*** RECORDS TO PROCESS Section Begins ***
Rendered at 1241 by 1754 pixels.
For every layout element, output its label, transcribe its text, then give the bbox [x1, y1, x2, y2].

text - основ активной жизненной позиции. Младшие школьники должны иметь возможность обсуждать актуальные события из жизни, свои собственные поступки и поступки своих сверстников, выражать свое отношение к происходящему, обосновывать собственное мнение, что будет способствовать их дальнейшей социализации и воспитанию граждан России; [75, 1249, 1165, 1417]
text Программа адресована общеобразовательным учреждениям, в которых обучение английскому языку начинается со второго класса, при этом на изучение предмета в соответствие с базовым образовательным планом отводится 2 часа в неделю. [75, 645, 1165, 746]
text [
*** RECORDS TO PROCESS Section Ends ***
*** RECORDS TO PROCESS Section Begins ***
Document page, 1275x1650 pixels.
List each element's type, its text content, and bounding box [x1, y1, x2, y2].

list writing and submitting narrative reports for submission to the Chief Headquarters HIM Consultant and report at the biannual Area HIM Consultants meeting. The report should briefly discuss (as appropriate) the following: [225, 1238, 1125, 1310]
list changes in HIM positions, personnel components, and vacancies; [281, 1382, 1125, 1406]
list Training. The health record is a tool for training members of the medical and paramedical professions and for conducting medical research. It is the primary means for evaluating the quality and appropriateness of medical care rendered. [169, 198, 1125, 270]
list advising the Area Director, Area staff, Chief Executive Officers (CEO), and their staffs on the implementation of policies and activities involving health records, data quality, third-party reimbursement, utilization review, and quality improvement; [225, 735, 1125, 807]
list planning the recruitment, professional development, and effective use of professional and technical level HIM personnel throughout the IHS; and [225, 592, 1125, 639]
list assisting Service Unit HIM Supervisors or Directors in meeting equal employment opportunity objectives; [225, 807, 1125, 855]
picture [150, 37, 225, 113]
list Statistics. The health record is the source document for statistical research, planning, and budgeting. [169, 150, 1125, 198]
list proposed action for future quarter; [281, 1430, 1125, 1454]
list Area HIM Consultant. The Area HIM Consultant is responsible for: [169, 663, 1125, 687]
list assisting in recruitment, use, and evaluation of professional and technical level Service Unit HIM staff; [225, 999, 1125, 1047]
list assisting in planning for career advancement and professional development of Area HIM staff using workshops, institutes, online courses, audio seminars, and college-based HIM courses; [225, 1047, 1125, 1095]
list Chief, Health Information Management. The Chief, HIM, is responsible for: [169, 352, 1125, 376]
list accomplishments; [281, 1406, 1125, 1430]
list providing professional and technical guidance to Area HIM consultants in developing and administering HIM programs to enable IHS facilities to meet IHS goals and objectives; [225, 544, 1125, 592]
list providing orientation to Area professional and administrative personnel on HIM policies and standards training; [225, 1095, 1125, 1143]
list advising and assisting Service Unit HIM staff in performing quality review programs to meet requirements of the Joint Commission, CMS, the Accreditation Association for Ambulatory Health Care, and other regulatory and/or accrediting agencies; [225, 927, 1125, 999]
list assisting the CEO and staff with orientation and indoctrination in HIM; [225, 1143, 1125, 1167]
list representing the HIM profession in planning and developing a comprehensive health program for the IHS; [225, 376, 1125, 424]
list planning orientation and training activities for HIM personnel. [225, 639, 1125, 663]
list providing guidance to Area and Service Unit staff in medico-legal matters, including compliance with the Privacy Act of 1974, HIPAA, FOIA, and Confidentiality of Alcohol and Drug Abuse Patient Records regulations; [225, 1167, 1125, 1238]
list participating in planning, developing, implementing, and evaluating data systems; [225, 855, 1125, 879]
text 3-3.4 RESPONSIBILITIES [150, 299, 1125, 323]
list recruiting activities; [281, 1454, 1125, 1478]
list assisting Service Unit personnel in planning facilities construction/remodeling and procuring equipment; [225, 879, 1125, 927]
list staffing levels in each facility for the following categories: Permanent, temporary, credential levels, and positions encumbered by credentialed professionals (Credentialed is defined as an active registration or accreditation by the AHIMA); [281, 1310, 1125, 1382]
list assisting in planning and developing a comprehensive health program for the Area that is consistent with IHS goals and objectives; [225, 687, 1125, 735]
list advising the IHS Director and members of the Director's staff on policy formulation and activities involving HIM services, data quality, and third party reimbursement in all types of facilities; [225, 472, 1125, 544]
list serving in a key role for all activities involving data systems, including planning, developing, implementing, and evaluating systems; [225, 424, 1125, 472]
*** RECORDS TO PROCESS Section Ends ***
» PROBLEM DETAILS:
For the word "pixels", count how many lines of the entries contain it; give the number and nothing more.

» TASK RESPONSE:
2